_TASK STATEMENT_. Please copy out the listing below with every "Peñarol" switched to "Nacional" and nothing else altered. Leave the pictures out of your copy.

(SUPPLIED MATERIAL begins)

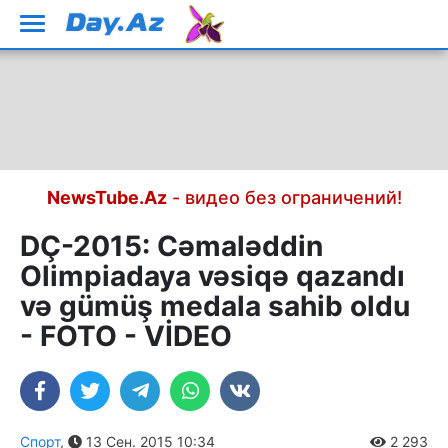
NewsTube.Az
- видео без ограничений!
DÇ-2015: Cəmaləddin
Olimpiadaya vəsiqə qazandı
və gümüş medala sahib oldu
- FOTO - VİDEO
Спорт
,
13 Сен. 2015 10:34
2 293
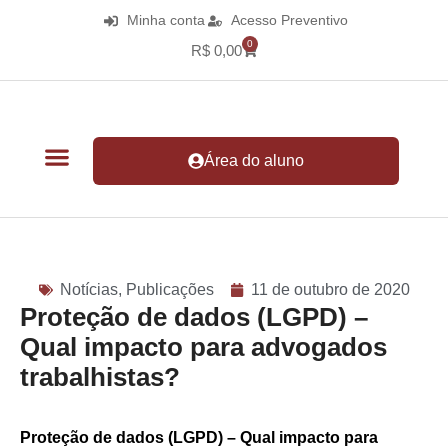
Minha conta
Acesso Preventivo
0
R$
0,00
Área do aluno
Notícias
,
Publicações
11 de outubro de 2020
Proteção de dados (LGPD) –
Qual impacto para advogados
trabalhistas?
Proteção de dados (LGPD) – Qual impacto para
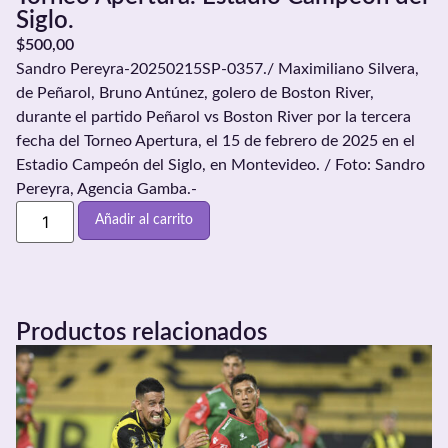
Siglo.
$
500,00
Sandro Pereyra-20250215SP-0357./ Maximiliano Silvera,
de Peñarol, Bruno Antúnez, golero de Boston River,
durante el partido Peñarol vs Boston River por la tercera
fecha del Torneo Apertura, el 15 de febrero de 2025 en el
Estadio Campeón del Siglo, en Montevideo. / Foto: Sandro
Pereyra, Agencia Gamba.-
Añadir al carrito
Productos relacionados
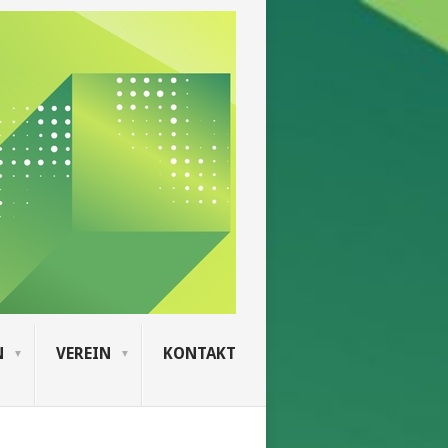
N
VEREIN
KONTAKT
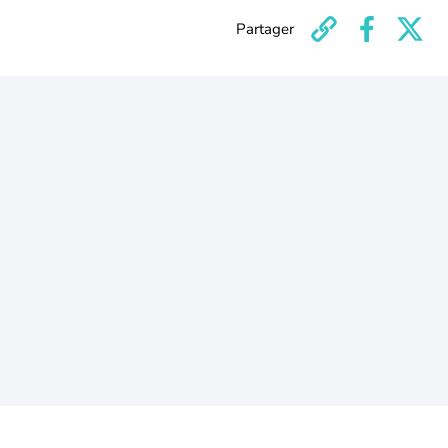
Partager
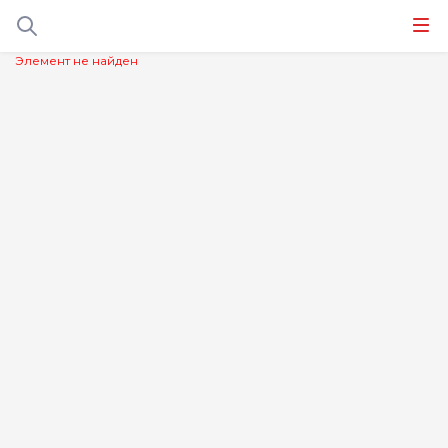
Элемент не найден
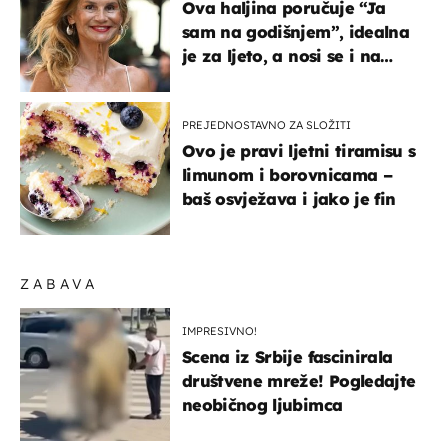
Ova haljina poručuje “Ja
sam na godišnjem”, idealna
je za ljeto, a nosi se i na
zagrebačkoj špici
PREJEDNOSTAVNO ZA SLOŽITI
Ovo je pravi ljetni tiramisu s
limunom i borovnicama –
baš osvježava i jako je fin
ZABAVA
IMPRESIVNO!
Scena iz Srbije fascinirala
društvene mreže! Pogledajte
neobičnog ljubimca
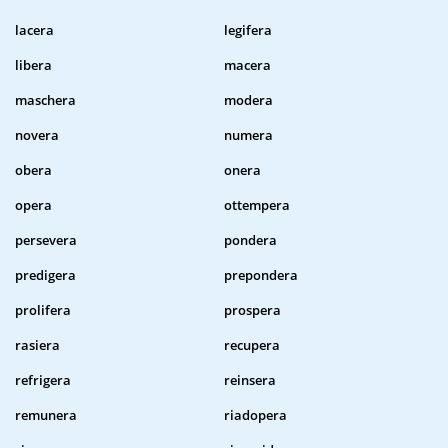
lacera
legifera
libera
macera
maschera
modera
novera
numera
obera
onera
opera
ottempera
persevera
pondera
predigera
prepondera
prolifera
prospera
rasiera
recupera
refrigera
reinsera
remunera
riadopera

(SUPPLIED MATERIAL ends)

_WRITTEN SOLUTION_.
NewsTube.Az
- видео без ограничений!
DÇ-2015: Cəmaləddin
Olimpiadaya vəsiqə qazandı
və gümüş medala sahib oldu
- FOTO - VİDEO
Спорт
,
13 Сен. 2015 10:34
2 293
Minha conta
Acesso Preventivo
0
R$
0,00
Área do aluno
Notícias
,
Publicações
11 de outubro de 2020
Proteção de dados (LGPD) –
Qual impacto para advogados
trabalhistas?
Proteção de dados (LGPD) – Qual impacto para
Siglo.
$
500,00
Sandro Pereyra-20250215SP-0357./ Maximiliano Silvera,
de Nacional, Bruno Antúnez, golero de Boston River,
durante el partido Nacional vs Boston River por la tercera
fecha del Torneo Apertura, el 15 de febrero de 2025 en el
Estadio Campeón del Siglo, en Montevideo. / Foto: Sandro
Pereyra, Agencia Gamba.-
Añadir al carrito
Productos relacionados
N
VEREIN
KONTAKT
Partager
Элемент не найден
Ova haljina poručuje “Ja
sam na godišnjem”, idealna
je za ljeto, a nosi se i na
zagrebačkoj špici
PREJEDNOSTAVNO ZA SLOŽITI
Ovo je pravi ljetni tiramisu s
limunom i borovnicama –
baš osvježava i jako je fin
ZABAVA
IMPRESIVNO!
Scena iz Srbije fascinirala
društvene mreže! Pogledajte
neobičnog ljubimca
lacera
legifera
libera
macera
maschera
modera
novera
numera
obera
onera
opera
ottempera
persevera
pondera
predigera
prepondera
prolifera
prospera
rasiera
recupera
refrigera
reinsera
remunera
riadopera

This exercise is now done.